President Joe Biden was reportedly seething over The New York Times’ coverage of an explosion at a hospital in the Gaza Strip.
On Sunday, Semafor reported, “Biden raged against The New York Times in a private White House meeting early last week, after the Times amplified a Hamas claim that an Israeli airstrike was behind the Oct. 17 bombing of a Gaza hospital.”
It noted the Oct. 17 explosion derailed a planned trip to Jordan.
Shortly after news of the explosion broke, the Times ran a headline that stated, “Israeli Strike Kills Hundreds in Hospital, Palestinians Say.”
The headline was later revised to remove mentions of Israel or a “strike.”
It's like the "Homer into the Bushes" meme just with NYT pic.twitter.com/w2lOIwUgTc
— American Prometheus (@daniopp) October 17, 2023
While Hamas claimed Israel bombed the hospital, the U.S. and Israel insist the blast was caused by a failed rocket launch in Gaza.
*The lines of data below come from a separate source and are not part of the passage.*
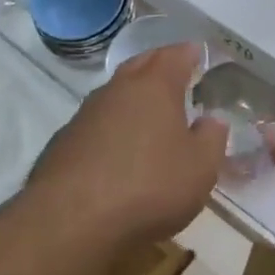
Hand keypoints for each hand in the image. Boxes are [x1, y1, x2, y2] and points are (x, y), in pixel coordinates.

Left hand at [28, 43, 226, 249]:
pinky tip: (117, 149)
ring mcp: (85, 115)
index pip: (174, 56)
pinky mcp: (63, 143)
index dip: (188, 53)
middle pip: (140, 65)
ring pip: (114, 94)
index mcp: (154, 86)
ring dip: (131, 97)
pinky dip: (111, 126)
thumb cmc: (148, 186)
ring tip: (148, 112)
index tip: (197, 53)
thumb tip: (211, 120)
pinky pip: (95, 123)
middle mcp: (117, 90)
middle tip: (174, 73)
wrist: (70, 222)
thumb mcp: (200, 168)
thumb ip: (211, 138)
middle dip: (158, 65)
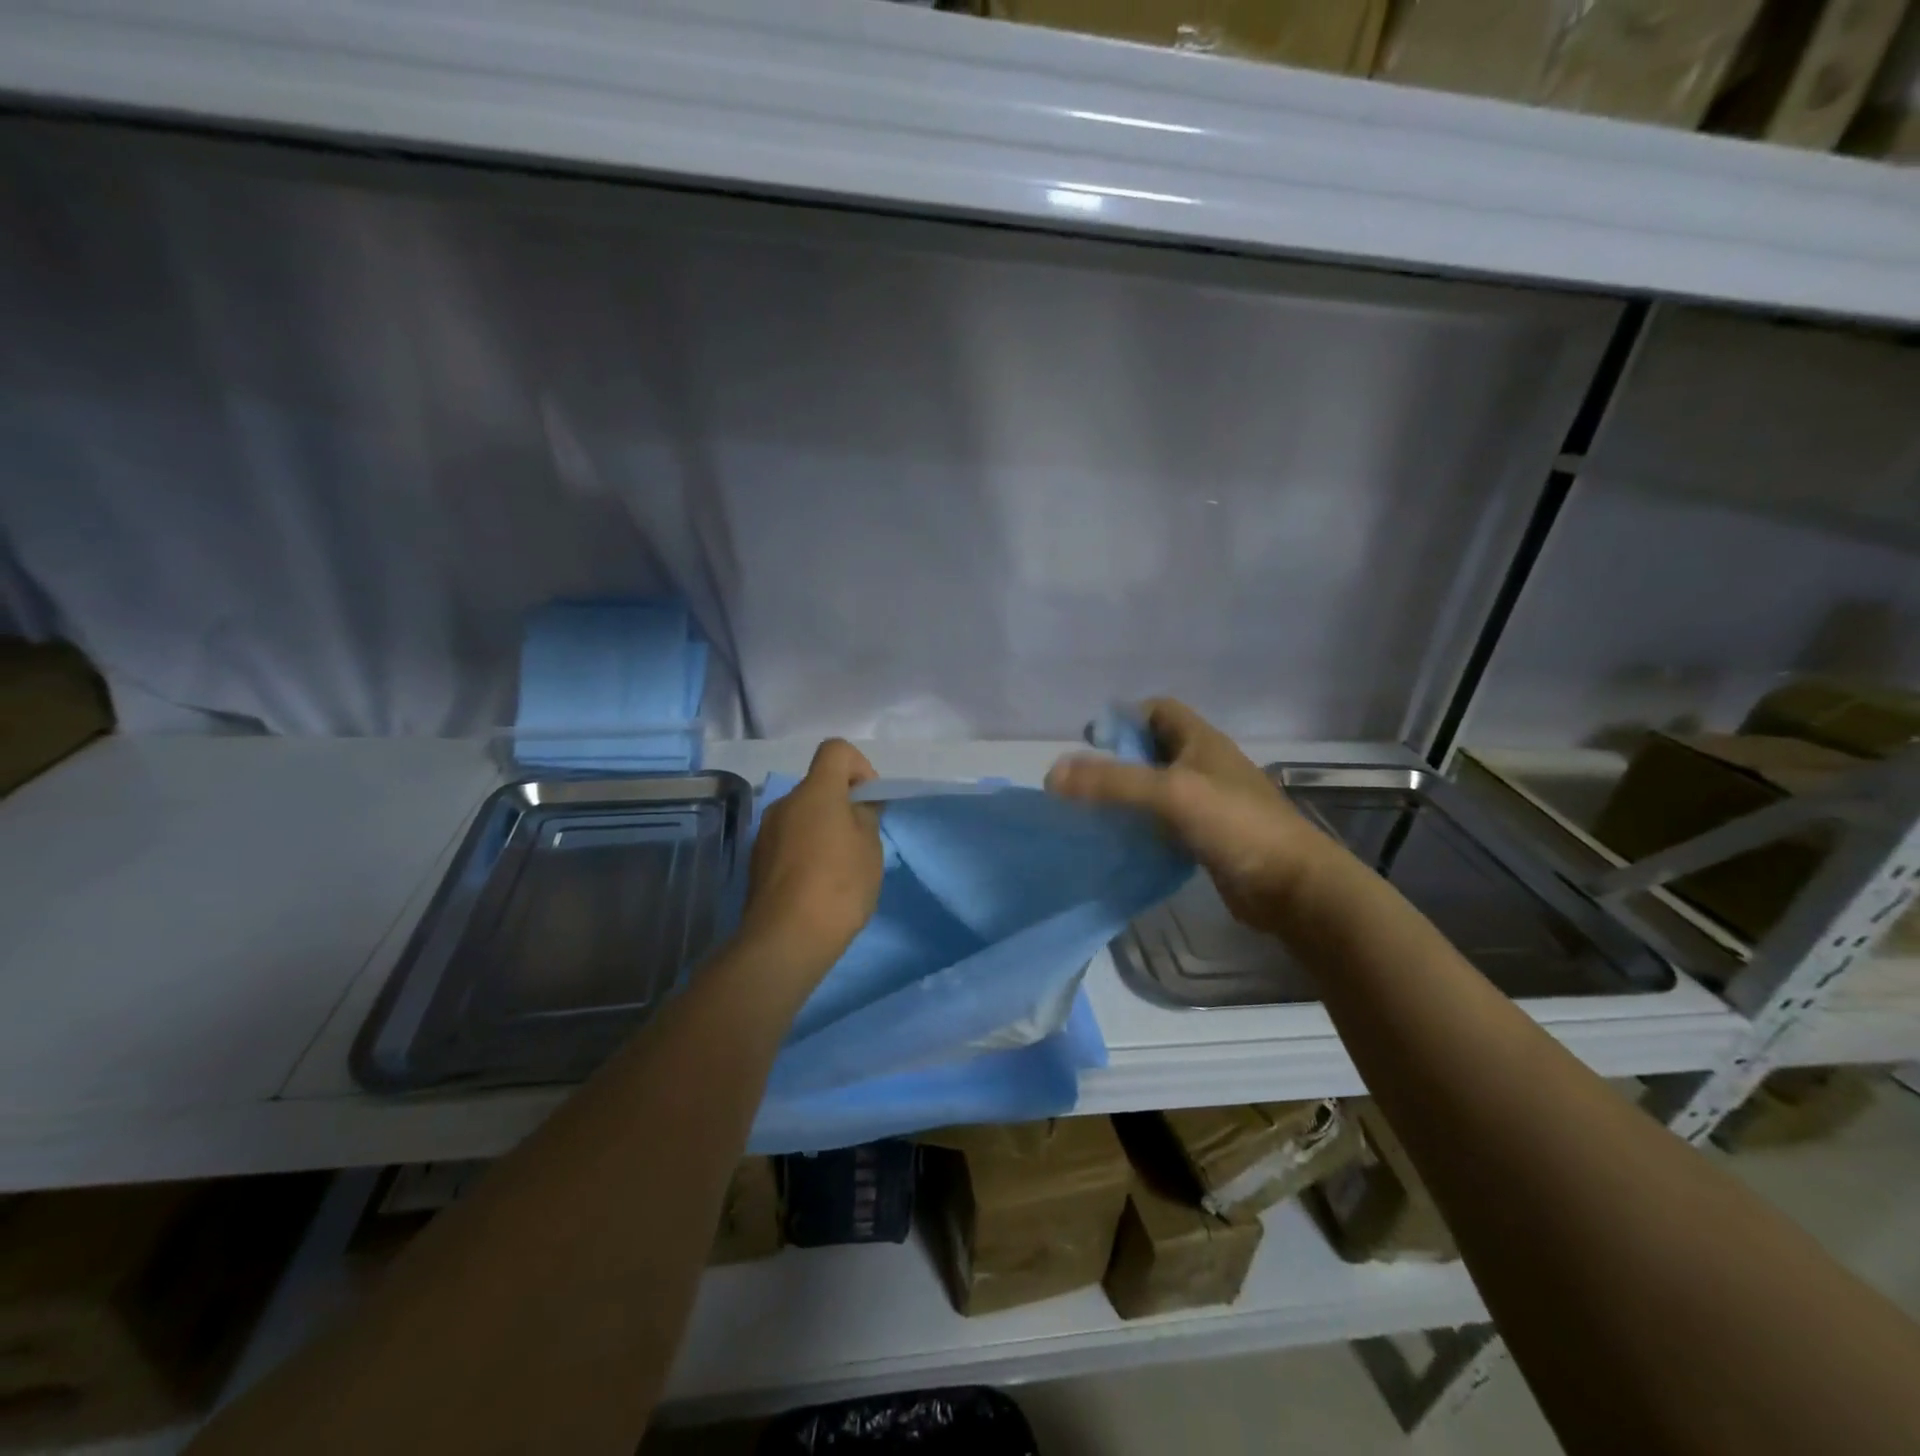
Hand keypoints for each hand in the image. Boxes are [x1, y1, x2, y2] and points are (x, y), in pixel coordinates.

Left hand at [739, 738, 884, 979]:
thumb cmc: (838, 886)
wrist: (786, 939)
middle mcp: (785, 803)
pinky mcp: (756, 860)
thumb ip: (866, 815)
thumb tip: (857, 804)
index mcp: (815, 792)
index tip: (869, 800)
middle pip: (818, 785)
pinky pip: (788, 840)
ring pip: (802, 815)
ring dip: (822, 828)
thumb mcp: (870, 847)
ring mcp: (765, 832)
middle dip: (842, 804)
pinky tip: (816, 885)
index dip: (859, 766)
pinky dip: (805, 850)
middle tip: (860, 842)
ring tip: (839, 868)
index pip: (836, 749)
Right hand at [1046, 698, 1329, 933]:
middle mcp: (1204, 766)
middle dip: (1118, 759)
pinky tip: (1118, 841)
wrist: (1292, 887)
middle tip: (1082, 781)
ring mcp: (1207, 803)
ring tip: (1090, 811)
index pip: (1157, 710)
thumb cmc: (1236, 825)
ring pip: (1156, 788)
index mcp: (1201, 741)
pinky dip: (1140, 826)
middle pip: (1153, 749)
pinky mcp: (1206, 838)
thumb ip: (1112, 782)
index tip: (1090, 741)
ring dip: (1126, 795)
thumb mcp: (1171, 793)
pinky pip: (1164, 822)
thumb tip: (1052, 775)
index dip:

The day after the explosion, Biden traveled to Israel and declared, “Based on what I’ve seen, it appears as though it was done by the other team, not you, but there’s a lot of people out there not sure, so we gotta overcome a lot of things
Two people briefed on a conversation the president had with Wall Street executives told Semafor that Biden called the headline irresponsible and fretted it could have led to a military escalation in the Middle East.
Specifically, the outlet reported Biden “fumed in particular that the headline had appeared ‘in an American newspaper.’”
Roughly a week after the blast the Times published an Editors’ Note and stated its “initial accounts attributed the claim of Israeli responsibility to Palestinian officials, and noted that the Israeli military said it was investigating the blast. However, the early versions of the coverage — and the prominence it received in a headline, news alert and social media channels — relied too heavily on claims by Hamas, and did not make clear that those claims could not immediately be verified.”
“The report left readers with an incorrect impression about what was known and how credible the account was,” the note continued.
It wound down by stating, “Given the sensitive nature of the news during a widening conflict, and the prominent promotion it received, Times editors should have taken more care with the initial presentation, and been more explicit about what information could be verified.”